Strengths of sonography

  • It images muscle and soft tissue very well and is particularly useful for delineating the interfaces between solid and fluid-filled spaces.
  • It renders "live" images, where the operator can dynamically select the most useful section for diagnosing and documenting changes, often enabling rapid diagnoses.
  • It shows the structure of organs.
  • It has no known long-term side effects and rarely causes any discomfort to the patient.
  • Equipment is widely available and comparatively flexible.
  • Small, easily carried scanners are available; examinations can be performed at the bedside.
  • Relatively inexpensive compared to other modes of investigation (e.g. computed X-ray tomography, DEXA or magnetic resonance imaging).

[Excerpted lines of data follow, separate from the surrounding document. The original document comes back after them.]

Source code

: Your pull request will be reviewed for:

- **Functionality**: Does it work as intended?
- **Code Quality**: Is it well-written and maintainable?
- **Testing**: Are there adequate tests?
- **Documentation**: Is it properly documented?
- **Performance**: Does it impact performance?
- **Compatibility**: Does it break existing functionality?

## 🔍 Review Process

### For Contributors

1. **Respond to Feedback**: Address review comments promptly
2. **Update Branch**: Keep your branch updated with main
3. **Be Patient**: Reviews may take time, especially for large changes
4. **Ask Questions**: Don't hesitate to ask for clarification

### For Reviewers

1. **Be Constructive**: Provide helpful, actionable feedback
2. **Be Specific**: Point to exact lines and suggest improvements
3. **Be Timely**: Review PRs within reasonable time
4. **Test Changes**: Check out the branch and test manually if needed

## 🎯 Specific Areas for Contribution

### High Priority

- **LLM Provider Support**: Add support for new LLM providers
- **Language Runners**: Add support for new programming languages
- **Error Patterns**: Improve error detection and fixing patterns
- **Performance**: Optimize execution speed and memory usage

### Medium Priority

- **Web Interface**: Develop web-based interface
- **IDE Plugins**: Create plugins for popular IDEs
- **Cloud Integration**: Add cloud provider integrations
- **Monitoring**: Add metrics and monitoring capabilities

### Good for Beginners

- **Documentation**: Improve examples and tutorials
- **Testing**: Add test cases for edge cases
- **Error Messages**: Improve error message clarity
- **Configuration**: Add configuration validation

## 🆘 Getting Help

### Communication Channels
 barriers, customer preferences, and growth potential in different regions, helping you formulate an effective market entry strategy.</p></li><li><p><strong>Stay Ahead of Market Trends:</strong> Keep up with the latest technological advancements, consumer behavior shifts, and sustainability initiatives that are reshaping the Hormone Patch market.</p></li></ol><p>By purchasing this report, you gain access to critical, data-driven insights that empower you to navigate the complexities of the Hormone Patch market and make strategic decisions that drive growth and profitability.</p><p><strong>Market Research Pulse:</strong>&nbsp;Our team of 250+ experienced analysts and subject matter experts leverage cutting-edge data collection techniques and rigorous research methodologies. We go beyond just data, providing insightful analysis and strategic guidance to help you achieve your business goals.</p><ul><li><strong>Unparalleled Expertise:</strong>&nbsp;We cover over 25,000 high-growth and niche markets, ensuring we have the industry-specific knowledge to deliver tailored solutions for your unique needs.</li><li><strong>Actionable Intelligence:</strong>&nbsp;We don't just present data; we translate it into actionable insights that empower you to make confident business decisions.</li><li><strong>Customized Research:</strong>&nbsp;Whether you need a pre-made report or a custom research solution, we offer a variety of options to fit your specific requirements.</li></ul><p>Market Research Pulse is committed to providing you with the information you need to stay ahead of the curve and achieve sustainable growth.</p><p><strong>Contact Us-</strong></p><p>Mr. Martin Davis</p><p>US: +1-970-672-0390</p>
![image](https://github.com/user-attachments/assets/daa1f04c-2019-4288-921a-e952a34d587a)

Weaknesses of ultrasonic imaging

  • Sonographic devices have trouble penetrating bone. For example, sonography of the adult brain is very limited.
  • Sonography performs very poorly when there is a gas between the transducer and the organ of interest, due to the extreme differences in acoustic impedance. For example, overlying gas in the gastrointestinal tract often makes ultrasound scanning of the pancreas difficult, and lung imaging is not possible (apart from demarcating pleural effusions).
  • Even in the absence of bone or air, the depth penetration of ultrasound is limited, making it difficult to image structures deep in the body, especially in obese patients.
  • The method is operator-dependent. A high level of skill and experience is needed to acquire good-quality images and make accurate diagnoses.
  • There is no scout image as there is with CT and MR. Once an image has been acquired there is no exact way to tell which part of the body was imaged.

Risks and side-effects

Ultrasonography is generally considered a "safe" imaging modality.[3] However slight detrimental effects have been occasionally observed (see below). Diagnostic ultrasound studies of the fetus are generally considered to be safe during pregnancy. This diagnostic procedure should be performed only when there is a valid medical indication, and the lowest possible ultrasonic exposure setting should be used to gain the necessary diagnostic information under the "as low as reasonably achievable" or ALARA principle.

The promotion, selling, or leasing of ultrasound equipment for making "keepsake fetal videos" is considered by the US Food and Drug Administration to be an unapproved use of a medical device.